Deadline Date: September 17, 2026
The European Commission is seeking applications for large-scale research and innovation projects aimed at developing integrated scenarios and predictive models to support Europe’s transition toward a nature-positive society.
This call provides a total funding envelope of €10,000,000, with an indicative contribution of around €5,000,000 per project, to support selected research and innovation actions.
The focus areas of this call include the advancement of integrated scenario frameworks that explore how ecosystems respond to multiple plausible futures shaped by human-induced pressures such as climate change, pollution, socio-economic transitions, and policy interventions, the development of comprehensive predictive ecosystem models across terrestrial, freshwater, and marine systems, strengthened interdisciplinary collaboration across bio-physical sciences, socio-economic fields, and humanities, and the creation of robust model intercomparison and cross-scale scenario-building frameworks that improve transparency, consistency, and usability for policy, business, and international assessments.
The objective of this initiative is to advance scientific understanding of ecosystem responses under diverse future conditions and to support the design of long-term, equitable, and nature-positive policies aligned with the European Green Deal, the EU Biodiversity Strategy for 2030, the EU Nature Restoration Regulation, the Kunming-Montreal Global Biodiversity Framework, and the Sustainable Development Goals. The call also contributes to international assessment frameworks such as IPBES and the IPCC.

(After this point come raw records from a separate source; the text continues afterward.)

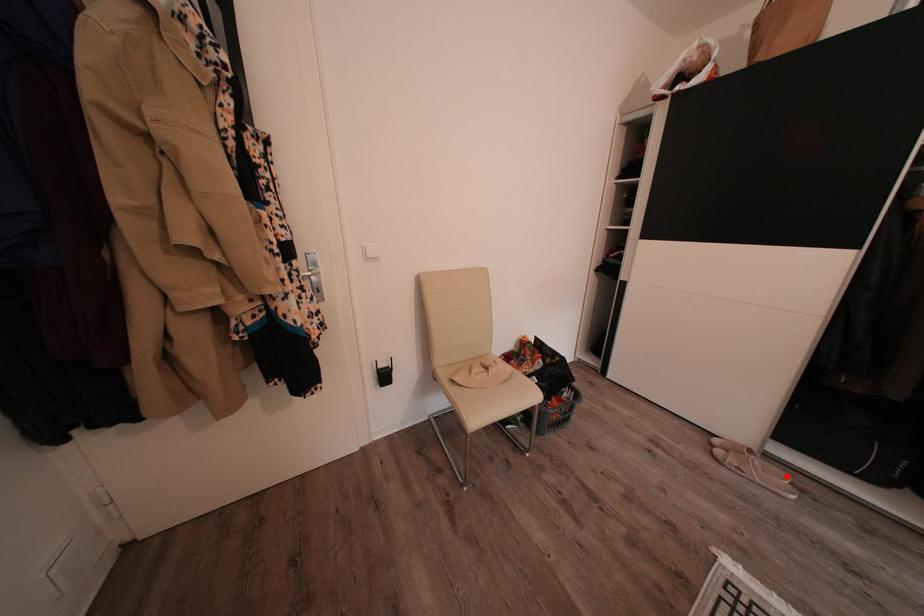
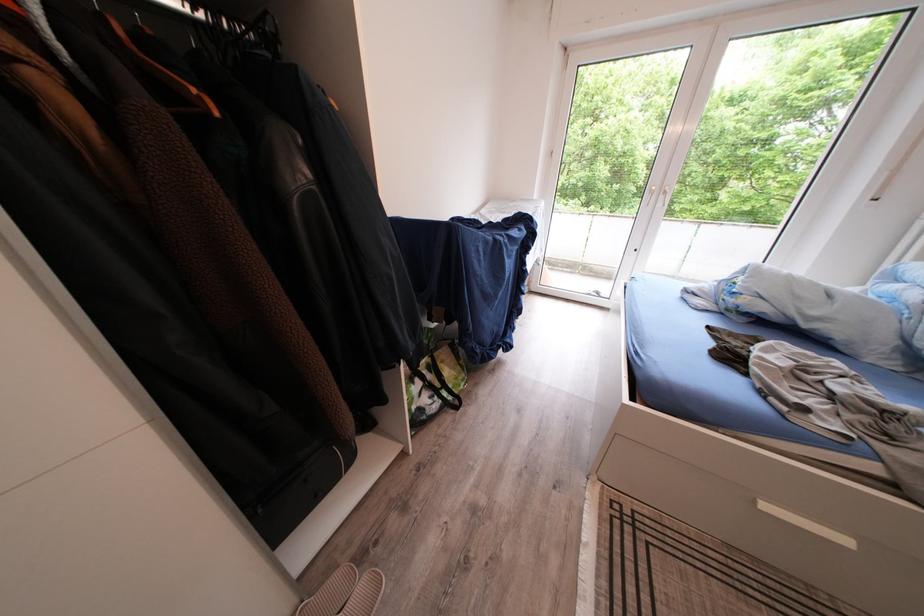
In the second image, find the point that corresponds to the highlighted location in the first image.

(347, 583)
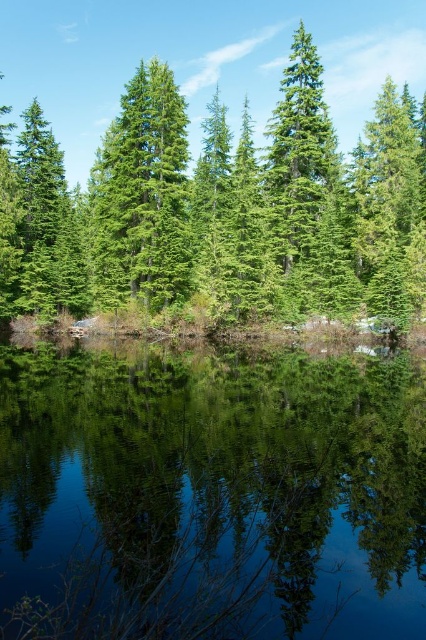
Does point (299, 248) come in front of point (146, 104)?

No.

Is point (17, 166) positioned after point (109, 163)?

That is True.

This screenshot has width=426, height=640. Identify the location of green needle-like trees at center. click(x=219, y=209).

Can you confirm if green reflective water at center is positioned below green matte tree at center?

Correct, green reflective water at center is located below green matte tree at center.

Between green reflective water at center and green matte tree at center, which one appears on the left side from the viewer's perspective?

Positioned to the left is green matte tree at center.

Does point (106, 346) lie behind point (112, 301)?

That is False.

You are a GUI agent. You are given a task and a screenshot of the screen. Output one action in this format:
    pyautogui.click(x=<x>, y=<y>)
    Task: Click on the green reflective water at center
    The height and width of the screenshot is (640, 426).
    Given the screenshot: What is the action you would take?
    pyautogui.click(x=210, y=493)

Can you confirm if green reflective water at center is taller than green needle-like trees at center?

No, green reflective water at center is not taller than green needle-like trees at center.

Is green reflective water at center smaller than green needle-like trees at center?

Indeed, green reflective water at center has a smaller size compared to green needle-like trees at center.

Who is more distant from viewer, (408, 515) or (342, 240)?

The point (342, 240) is behind.

Image resolution: width=426 pixels, height=640 pixels. In order to click on green reflective water at center in this screenshot , I will do `click(210, 493)`.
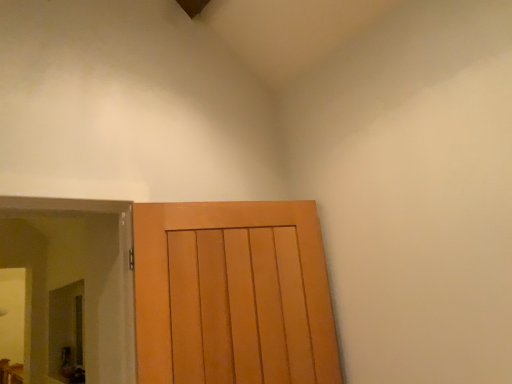
The height and width of the screenshot is (384, 512). Describe the element at coordinates (221, 227) in the screenshot. I see `light brown wood door at center` at that location.

Locate an element on the screen. Image resolution: width=512 pixels, height=384 pixels. light brown wood door at center is located at coordinates (x=221, y=227).

You are a GUI agent. You are given a task and a screenshot of the screen. Output one action in this format:
    pyautogui.click(x=<x>, y=<y>)
    Task: Click on the light brown wood door at center
    The height and width of the screenshot is (384, 512).
    Given the screenshot: What is the action you would take?
    pyautogui.click(x=221, y=227)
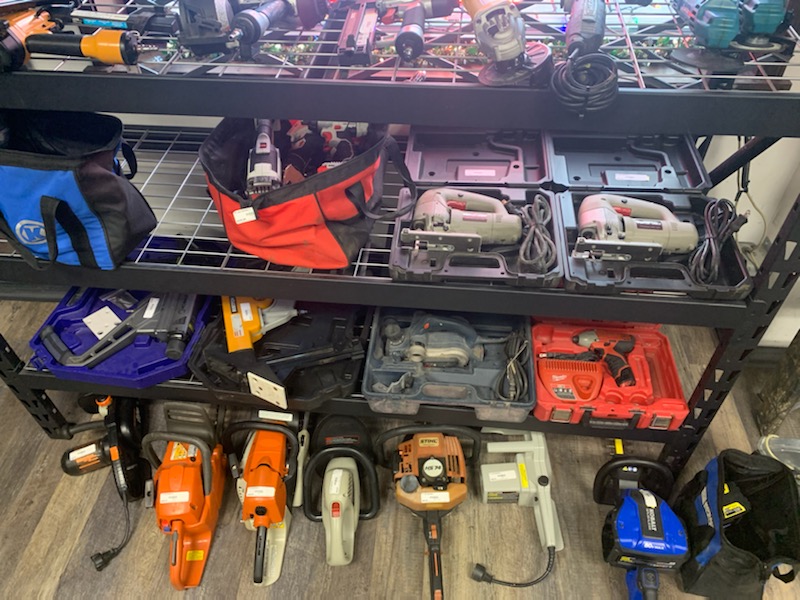
Identify the location of hardwood floor. The image size is (800, 600). (34, 505).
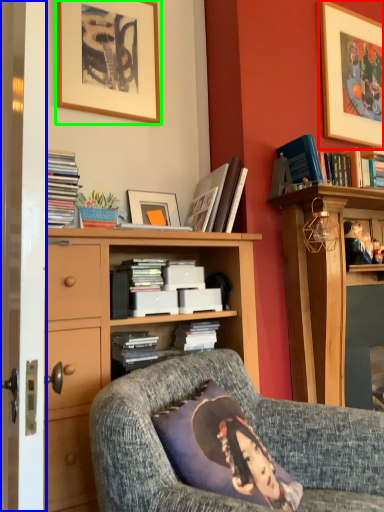
Question: Estimate the real-world distances between objects in this image. Which object is farther from picture frame (highlighted by a red box), screen door (highlighted by a blue box) or picture frame (highlighted by a green box)?

Choices:
 (A) screen door
 (B) picture frame

Answer: (A)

Projects funded under this topic are expected to develop components of a European integrated prediction and scenario framework capable of simulating how natural ecosystems respond to complex interactions between environmental and socio-economic drivers. This includes linking ecosystem functions with key economic sectors such as agriculture and fisheries, assessing resilience and tipping points under multiple plausible futures, and capturing dynamic feedback loops between ecological and human systems. Proposals must also incorporate long-term monitoring data across biodiversity, land use, climate, and socio-economic variables, while explicitly quantifying uncertainty in model projections.
A key requirement is that proposals develop and test modelling approaches across at least two European biogeographic regions, ensuring relevance across different ecosystem types and spatial scales. Applicants are expected to assess and, where appropriate, adapt the IPBES Nature Futures Framework for European application, align with international modelling efforts, and address knowledge gaps identified in global biodiversity assessments. The use of remote sensing data is encouraged to support scalability and enable model intercomparison across regions.
The call strongly emphasises stakeholder engagement and co-creation of scenario narratives involving public authorities, economic sectors, and civil society. Proposals should explicitly integrate equity and justice considerations, including distributional impacts across biodiversity, climate, food, water, health, energy, and economic systems. Communication of results through accessible tools such as interactive simulation platforms is also encouraged to ensure broader public understanding and policy relevance.
Projects should build synergies with existing EU-funded initiatives and allocate appropriate resources for collaboration with the European Commission’s Knowledge Centre for Biodiversity (KCBD) and its Science Service. The call is also part of a coordination effort between the European Space Agency and the European Commission under Earth System Science initiatives, and successful proposals are expected to engage with projects under ESA’s FutureEO programme.
Eligibility is open to any legal entity, including those established in non-associated third countries or international organisations, provided they comply with Horizon Europe conditions. Applicants must register in the Participant Register and obtain a Participant Identification Code (PIC) before grant agreement preparation.